=== Begin Enclosure ===
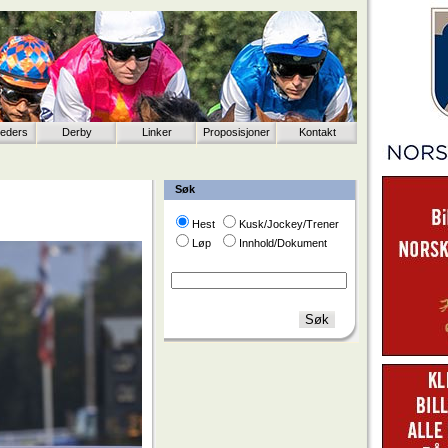
eeders
Derby
Linker
Proposisjoner
Kontakt
Søk
Hest
Kusk/Jockey/Trener
Løp
Innhold/Dokument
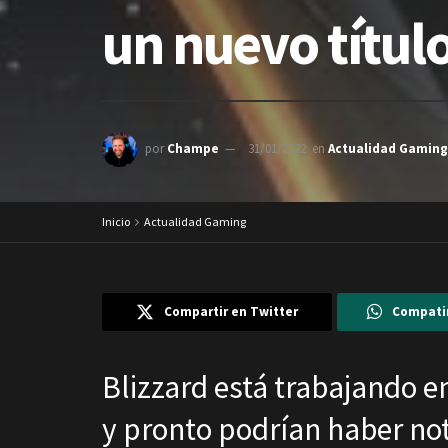
un nuevo títul
por
Champe
31/01/2022
en
Actualidad Gaming
Inicio
Actualidad Gaming
Compartir en Twitter
Compati
Blizzard está trabajando e
y pronto podrían haber not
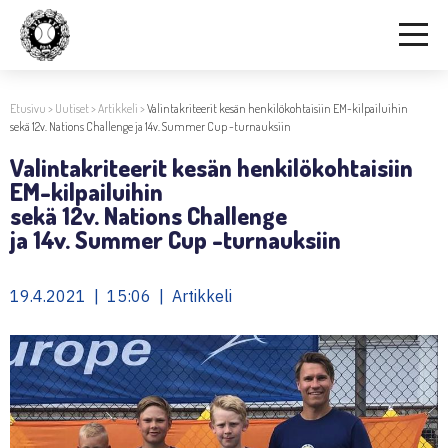
Etusivu
>
Uutiset
>
Artikkeli
>
Valintakriteerit kesän henkilökohtaisiin EM-kilpailuihin
sekä 12v. Nations Challenge ja 14v. Summer Cup -turnauksiin
Valintakriteerit kesän henkilökohtaisiin
EM-kilpailuihin
sekä 12v. Nations Challenge
ja 14v. Summer Cup -turnauksiin
19.4.2021 | 15:06 | Artikkeli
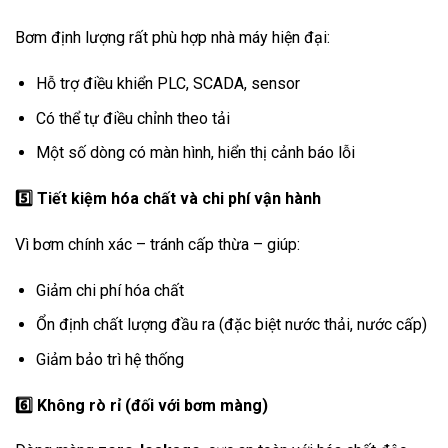
Bơm định lượng rất phù hợp nhà máy hiện đại:
Hỗ trợ điều khiển PLC, SCADA, sensor
Có thể tự điều chỉnh theo tải
Một số dòng có màn hình, hiển thị cảnh báo lỗi
5️
Tiết kiệm hóa chất và chi phí vận hành
Vì bơm chính xác – tránh cấp thừa – giúp:
Giảm chi phí hóa chất
Ổn định chất lượng đầu ra (đặc biệt nước thải, nước cấp)
Giảm bảo trì hệ thống
6️
Không rò rỉ (đối với bơm màng)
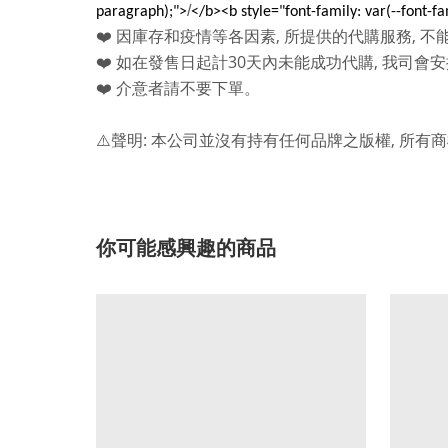
/
paragraph);">
</b><b style="font-family: var(--font-f
,
,
❤️
因庫存和疫情等各因素
所提供的代購服務
不
30
,
❤️
如在發售日起計
天內未能成功代購
我司會安
❤️
介意者請不要下單。
:
,
⚠️
聲明
本公司並沒有持有任何品牌之版權
所有商
你可能感興趣的商品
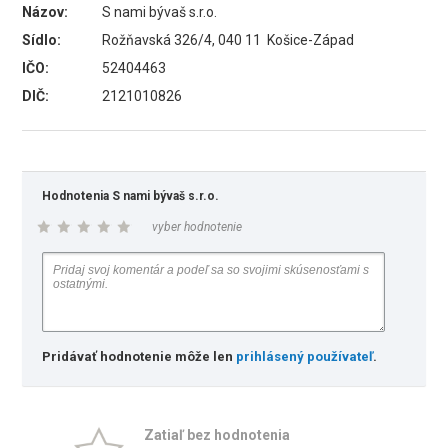
Názov:
S nami bývaš s.r.o.
Sídlo:
Rožňavská 326/4, 040 11 Košice-Západ
IČO:
52404463
DIČ:
2121010826
Hodnotenia S nami bývaš s.r.o.
vyber hodnotenie
Pridávať hodnotenie môže len
prihlásený používateľ
.
Zatiaľ bez hodnotenia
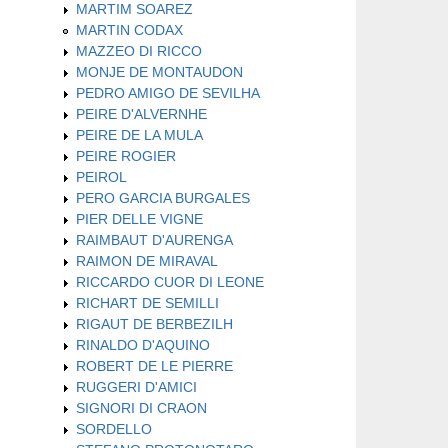
MARTIM SOAREZ
MARTIN CODAX
MAZZEO DI RICCO
MONJE DE MONTAUDON
PEDRO AMIGO DE SEVILHA
PEIRE D'ALVERNHE
PEIRE DE LA MULA
PEIRE ROGIER
PEIROL
PERO GARCIA BURGALES
PIER DELLE VIGNE
RAIMBAUT D'AURENGA
RAIMON DE MIRAVAL
RICCARDO CUOR DI LEONE
RICHART DE SEMILLI
RIGAUT DE BERBEZILH
RINALDO D'AQUINO
ROBERT DE LE PIERRE
RUGGERI D'AMICI
SIGNORI DI CRAON
SORDELLO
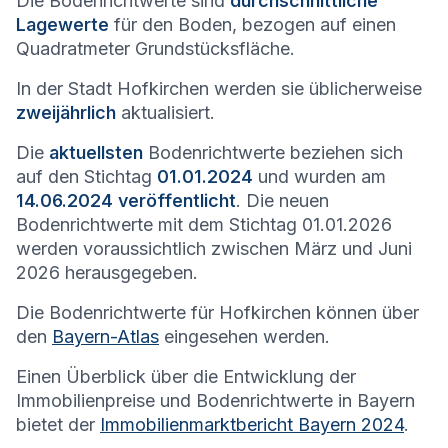
Die Bodenrichtwerte sind
durchschnittliche
Lagewerte
für den Boden, bezogen auf einen
Quadratmeter Grundstücksfläche.
In der Stadt
Hofkirchen
werden sie üblicherweise
zweijährlich
aktualisiert.
Die
aktuellsten
Bodenrichtwerte beziehen sich
auf den Stichtag
01.01.2024
und wurden am
14.06.2024 veröffentlicht
. Die neuen
Bodenrichtwerte mit dem Stichtag 01.01.2026
werden voraussichtlich zwischen März und Juni
2026 herausgegeben.
Die Bodenrichtwerte für
Hofkirchen
können über
den
Bayern-Atlas
eingesehen werden.
Einen Überblick über die Entwicklung der
Immobilienpreise und Bodenrichtwerte in Bayern
bietet der
Immobilienmarktbericht Bayern 2024
.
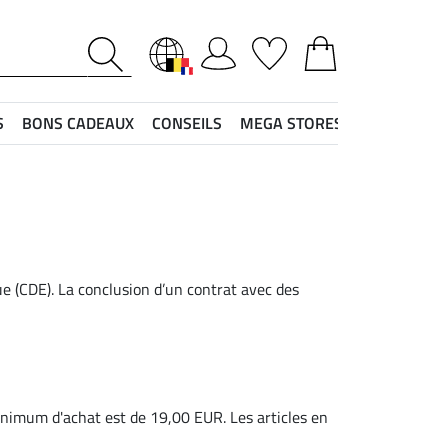
S
BONS CADEAUX
CONSEILS
MEGA STORES
e (CDE). La conclusion d’un contrat avec des
inimum d'achat est de 19,00 EUR. Les articles en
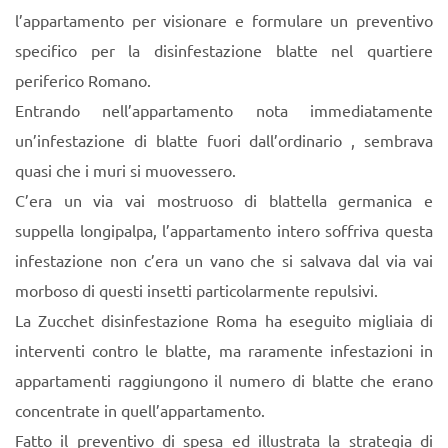
l’appartamento per visionare e formulare un preventivo
specifico per la disinfestazione blatte nel quartiere
periferico Romano.
Entrando nell’appartamento nota immediatamente
un’infestazione di blatte fuori dall’ordinario , sembrava
quasi che i muri si muovessero.
C’era un via vai mostruoso di blattella germanica e
suppella longipalpa, l’appartamento intero soffriva questa
infestazione non c’era un vano che si salvava dal via vai
morboso di questi insetti particolarmente repulsivi.
La Zucchet disinfestazione Roma ha eseguito migliaia di
interventi contro le blatte, ma raramente infestazioni in
appartamenti raggiungono il numero di blatte che erano
concentrate in quell’appartamento.
Fatto il preventivo di spesa ed illustrata la strategia di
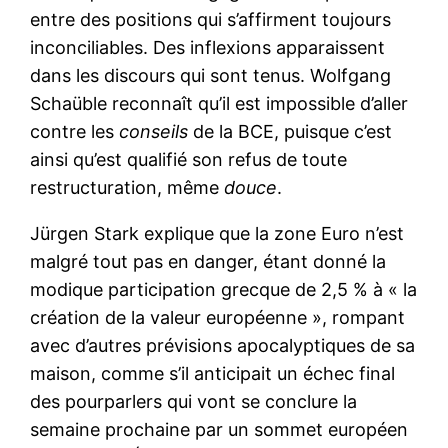
entre des positions qui s’affirment toujours
inconciliables. Des inflexions apparaissent
dans les discours qui sont tenus. Wolfgang
Schaüble reconnaît qu’il est impossible d’aller
contre les
conseils
de la BCE, puisque c’est
ainsi qu’est qualifié son refus de toute
restructuration, même
douce
.
Jürgen Stark explique que la zone Euro n’est
malgré tout pas en danger, étant donné la
modique participation grecque de 2,5 % à « la
création de la valeur européenne », rompant
avec d’autres prévisions apocalyptiques de sa
maison, comme s’il anticipait un échec final
des pourparlers qui vont se conclure la
semaine prochaine par un sommet européen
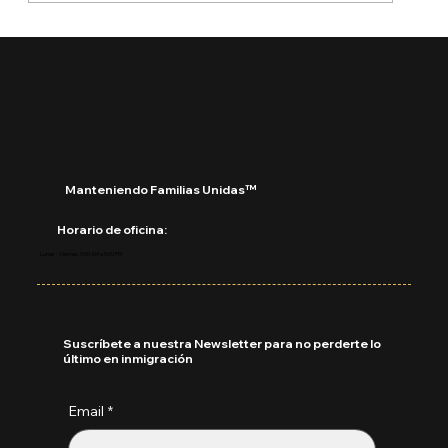
¿Qué está pasando con DACA?
Manteniendo Familias Unidas™
Horario de oficina:
Lunes - Viernes: 9:00 AM a 5:00 PM
Suscríbete a nuestra Newsletter para no perderte lo
último en inmigración
Email
*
=== End Enclosure ===
EXERCISE OBJECTIVE: Copy each line of the listing that contains "werden".

EXERCISE ANSWER:
werden sie üblicherweise
werden voraussichtlich zwischen März und Juni
eingesehen werden.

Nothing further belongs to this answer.